FIG. 1 is a schematic plan view of an organic EL element according to an embodiment of the present invention.

FIG. 2 is a schematic vertical cross-sectional view of an organic EL element according to an embodiment of the present invention.

FIG. 3 is a schematic plan view of an organic EL device according to an embodiment of the present invention.

FIG. 4 is a schematic plan view of an organic EL element according to an embodiment of the present invention.

FIG. 5 is a schematic view of a shielding mask according to an embodiment of the present invention.
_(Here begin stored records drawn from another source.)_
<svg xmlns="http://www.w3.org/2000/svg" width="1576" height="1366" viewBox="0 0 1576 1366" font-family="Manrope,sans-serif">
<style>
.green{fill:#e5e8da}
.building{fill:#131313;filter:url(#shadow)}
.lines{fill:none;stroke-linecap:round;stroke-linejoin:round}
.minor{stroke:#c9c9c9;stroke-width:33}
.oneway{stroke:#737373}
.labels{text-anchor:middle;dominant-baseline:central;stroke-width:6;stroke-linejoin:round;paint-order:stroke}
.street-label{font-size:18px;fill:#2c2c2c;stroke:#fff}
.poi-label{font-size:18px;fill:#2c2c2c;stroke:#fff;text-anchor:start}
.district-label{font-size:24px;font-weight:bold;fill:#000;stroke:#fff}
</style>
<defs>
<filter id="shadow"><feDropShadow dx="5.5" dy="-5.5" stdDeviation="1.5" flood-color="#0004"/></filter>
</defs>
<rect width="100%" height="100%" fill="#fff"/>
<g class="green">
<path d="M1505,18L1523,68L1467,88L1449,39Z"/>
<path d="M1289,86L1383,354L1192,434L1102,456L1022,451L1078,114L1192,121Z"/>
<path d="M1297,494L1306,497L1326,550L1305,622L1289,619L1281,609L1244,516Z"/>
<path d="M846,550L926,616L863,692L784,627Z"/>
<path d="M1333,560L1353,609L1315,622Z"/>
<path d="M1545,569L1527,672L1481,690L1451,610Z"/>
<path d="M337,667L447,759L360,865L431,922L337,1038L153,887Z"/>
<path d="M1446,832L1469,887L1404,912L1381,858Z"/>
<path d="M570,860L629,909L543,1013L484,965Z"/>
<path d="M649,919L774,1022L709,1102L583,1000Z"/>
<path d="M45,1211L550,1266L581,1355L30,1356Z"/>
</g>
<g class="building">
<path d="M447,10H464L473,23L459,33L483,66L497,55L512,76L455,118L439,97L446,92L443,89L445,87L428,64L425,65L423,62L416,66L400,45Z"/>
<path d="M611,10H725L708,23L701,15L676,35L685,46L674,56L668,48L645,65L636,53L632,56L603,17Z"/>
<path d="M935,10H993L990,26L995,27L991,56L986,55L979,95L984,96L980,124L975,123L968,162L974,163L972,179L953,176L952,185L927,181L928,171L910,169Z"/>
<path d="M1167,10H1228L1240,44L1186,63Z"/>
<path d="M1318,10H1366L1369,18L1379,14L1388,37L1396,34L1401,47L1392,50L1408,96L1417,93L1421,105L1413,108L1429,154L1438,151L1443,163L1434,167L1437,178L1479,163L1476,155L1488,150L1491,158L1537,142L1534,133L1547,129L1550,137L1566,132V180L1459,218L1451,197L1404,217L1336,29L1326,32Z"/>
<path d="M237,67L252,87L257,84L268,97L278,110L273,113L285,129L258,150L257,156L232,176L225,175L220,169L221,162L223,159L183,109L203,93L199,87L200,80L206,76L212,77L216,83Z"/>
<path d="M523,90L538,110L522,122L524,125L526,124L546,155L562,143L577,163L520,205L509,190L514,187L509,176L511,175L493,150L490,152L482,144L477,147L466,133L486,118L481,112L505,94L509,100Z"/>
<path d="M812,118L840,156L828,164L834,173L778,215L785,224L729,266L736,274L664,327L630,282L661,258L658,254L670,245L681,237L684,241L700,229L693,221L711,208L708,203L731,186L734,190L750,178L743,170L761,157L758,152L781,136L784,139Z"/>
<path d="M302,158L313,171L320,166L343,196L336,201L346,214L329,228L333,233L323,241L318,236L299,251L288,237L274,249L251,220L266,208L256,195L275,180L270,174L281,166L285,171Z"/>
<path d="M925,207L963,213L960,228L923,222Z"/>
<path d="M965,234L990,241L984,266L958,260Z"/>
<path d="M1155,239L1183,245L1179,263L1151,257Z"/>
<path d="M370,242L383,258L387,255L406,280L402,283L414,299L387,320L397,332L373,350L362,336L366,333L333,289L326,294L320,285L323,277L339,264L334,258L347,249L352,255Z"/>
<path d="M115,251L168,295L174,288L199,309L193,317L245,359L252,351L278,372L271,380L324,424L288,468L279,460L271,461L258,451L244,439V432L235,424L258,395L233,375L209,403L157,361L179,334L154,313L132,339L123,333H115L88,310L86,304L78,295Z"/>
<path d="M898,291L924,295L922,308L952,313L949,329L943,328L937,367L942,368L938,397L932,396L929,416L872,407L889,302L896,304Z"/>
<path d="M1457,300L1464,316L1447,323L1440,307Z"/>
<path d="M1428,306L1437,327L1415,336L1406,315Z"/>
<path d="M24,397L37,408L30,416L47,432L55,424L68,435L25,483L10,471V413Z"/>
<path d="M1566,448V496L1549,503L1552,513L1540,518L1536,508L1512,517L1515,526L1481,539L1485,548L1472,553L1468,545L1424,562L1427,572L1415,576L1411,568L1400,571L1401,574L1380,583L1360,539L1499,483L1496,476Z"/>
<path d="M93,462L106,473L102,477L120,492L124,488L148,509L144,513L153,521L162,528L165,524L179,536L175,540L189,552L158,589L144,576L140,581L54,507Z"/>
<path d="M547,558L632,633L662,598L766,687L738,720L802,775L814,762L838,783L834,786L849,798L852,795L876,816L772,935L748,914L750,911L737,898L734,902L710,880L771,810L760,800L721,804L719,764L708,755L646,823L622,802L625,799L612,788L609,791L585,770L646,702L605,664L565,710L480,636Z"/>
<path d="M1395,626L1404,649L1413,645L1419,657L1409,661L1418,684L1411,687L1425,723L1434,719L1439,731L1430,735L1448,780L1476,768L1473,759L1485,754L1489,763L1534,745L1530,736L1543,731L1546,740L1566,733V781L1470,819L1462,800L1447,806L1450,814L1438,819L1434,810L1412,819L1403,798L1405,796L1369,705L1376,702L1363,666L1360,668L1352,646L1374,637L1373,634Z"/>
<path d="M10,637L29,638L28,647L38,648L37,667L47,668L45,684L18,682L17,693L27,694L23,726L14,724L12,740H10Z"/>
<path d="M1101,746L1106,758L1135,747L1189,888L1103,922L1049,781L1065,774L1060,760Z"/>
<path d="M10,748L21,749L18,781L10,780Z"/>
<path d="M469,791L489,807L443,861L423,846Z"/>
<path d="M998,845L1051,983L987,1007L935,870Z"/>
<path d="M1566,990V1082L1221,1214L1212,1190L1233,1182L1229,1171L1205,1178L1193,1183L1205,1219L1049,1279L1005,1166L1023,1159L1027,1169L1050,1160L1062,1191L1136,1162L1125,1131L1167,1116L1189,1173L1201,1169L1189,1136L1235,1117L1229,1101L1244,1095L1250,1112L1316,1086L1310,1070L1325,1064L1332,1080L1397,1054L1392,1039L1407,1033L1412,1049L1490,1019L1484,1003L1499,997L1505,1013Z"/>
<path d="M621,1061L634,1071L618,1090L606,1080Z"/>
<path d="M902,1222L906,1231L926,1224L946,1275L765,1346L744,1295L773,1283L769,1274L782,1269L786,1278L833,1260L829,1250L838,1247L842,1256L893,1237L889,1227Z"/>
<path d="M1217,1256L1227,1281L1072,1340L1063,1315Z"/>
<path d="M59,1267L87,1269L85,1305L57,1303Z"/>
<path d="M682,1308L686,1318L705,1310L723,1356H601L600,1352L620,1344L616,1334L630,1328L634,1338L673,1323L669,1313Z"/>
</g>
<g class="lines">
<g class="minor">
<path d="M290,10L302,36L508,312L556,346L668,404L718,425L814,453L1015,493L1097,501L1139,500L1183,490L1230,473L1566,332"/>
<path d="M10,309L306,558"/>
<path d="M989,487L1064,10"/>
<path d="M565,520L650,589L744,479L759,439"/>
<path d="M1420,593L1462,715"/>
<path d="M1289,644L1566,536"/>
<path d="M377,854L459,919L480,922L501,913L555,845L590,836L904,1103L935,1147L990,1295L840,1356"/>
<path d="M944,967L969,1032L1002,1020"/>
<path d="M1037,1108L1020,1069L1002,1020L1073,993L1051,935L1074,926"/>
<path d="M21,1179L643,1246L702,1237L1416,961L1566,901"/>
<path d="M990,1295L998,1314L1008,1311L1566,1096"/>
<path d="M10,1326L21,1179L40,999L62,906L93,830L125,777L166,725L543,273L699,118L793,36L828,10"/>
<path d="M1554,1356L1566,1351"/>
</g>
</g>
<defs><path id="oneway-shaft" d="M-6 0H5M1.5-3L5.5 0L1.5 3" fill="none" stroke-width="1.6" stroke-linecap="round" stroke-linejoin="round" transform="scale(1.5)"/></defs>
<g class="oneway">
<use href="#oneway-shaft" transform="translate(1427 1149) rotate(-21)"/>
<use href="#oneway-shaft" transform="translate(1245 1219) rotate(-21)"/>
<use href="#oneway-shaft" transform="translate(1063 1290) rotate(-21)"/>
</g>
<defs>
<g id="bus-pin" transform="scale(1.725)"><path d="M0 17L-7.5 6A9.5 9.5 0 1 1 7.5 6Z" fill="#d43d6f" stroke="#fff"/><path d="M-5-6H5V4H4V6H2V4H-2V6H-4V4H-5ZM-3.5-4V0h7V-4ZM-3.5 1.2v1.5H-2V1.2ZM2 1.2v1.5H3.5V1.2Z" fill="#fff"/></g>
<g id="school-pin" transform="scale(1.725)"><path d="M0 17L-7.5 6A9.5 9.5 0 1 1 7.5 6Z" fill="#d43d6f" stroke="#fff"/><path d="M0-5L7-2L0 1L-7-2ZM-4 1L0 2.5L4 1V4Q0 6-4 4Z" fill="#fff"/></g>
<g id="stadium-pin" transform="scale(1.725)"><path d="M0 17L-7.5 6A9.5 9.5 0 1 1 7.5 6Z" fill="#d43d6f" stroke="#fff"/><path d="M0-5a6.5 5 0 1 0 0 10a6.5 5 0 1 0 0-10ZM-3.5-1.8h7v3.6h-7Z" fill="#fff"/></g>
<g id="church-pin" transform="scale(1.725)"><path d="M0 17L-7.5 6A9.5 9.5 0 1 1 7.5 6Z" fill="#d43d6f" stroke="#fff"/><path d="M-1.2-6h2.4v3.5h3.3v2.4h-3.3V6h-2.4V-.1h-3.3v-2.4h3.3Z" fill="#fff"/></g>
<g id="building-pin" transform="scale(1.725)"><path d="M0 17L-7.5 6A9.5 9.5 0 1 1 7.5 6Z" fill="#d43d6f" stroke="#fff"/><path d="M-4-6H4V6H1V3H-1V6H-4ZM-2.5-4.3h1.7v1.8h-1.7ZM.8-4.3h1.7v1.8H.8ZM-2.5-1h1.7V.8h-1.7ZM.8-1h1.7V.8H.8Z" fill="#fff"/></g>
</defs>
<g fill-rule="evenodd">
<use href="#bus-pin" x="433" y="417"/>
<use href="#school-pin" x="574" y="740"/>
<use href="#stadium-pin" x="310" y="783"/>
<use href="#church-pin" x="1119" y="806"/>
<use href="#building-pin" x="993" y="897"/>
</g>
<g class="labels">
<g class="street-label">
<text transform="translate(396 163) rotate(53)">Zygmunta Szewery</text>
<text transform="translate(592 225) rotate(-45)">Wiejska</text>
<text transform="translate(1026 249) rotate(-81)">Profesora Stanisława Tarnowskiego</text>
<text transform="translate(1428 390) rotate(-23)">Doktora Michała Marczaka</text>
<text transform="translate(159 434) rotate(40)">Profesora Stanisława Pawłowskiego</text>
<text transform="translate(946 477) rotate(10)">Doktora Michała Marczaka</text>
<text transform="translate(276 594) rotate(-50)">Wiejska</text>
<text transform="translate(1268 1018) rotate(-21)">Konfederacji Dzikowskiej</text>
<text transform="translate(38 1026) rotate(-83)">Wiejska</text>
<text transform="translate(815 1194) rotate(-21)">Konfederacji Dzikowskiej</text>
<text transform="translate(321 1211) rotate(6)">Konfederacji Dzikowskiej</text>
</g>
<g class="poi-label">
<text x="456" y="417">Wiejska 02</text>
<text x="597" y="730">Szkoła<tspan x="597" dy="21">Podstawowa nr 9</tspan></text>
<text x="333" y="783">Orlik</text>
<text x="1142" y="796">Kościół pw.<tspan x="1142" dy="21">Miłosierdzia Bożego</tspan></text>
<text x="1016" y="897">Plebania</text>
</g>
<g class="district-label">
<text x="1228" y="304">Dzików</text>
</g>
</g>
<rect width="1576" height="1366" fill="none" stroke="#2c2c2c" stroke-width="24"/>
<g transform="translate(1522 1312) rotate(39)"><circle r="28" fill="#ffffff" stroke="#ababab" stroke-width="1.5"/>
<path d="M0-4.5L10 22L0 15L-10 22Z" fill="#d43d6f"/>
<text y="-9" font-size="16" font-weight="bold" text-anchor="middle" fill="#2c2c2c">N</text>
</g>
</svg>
FIG. 6 is a schematic vertical sectional view of a conventional organic EL element.

[Explanation of symbols]

1 transparent substrate 2 transparent electrode 3 Organic light emitting layer 4 cathode 5 Auxiliary electrode 6 auxiliary electrodes 7 Auxiliary electrode 8 transparent substrate 9 Transparent electrode 10 organic light emitting layer 11 Counter electrode

Claims (4)

[Claims] 1. A transparent electrode formed on a transparent substrate, an organic light emitting layer formed on the transparent electrode, and an outer side of the organic light emitting layer on the transparent electrode, the organic light emitting layer being separated from the organic light emitting layer by a predetermined distance. An organic electroluminescence device comprising: at least one auxiliary electrode formed; and a cathode formed on the organic light emitting layer. 2. The organic electroluminescence device according to claim 1, wherein the auxiliary electrode is formed by a vacuum film forming method. 3. The organic electroluminescence device according to claim 1, wherein the auxiliary electrode is made of a laminated body of a metal, an alloy or a metal compound. 4. The auxiliary electrode is formed of the same material as either one of the transparent electrode and the cathode.
5. The organic electroluminescence device according to any one of 1.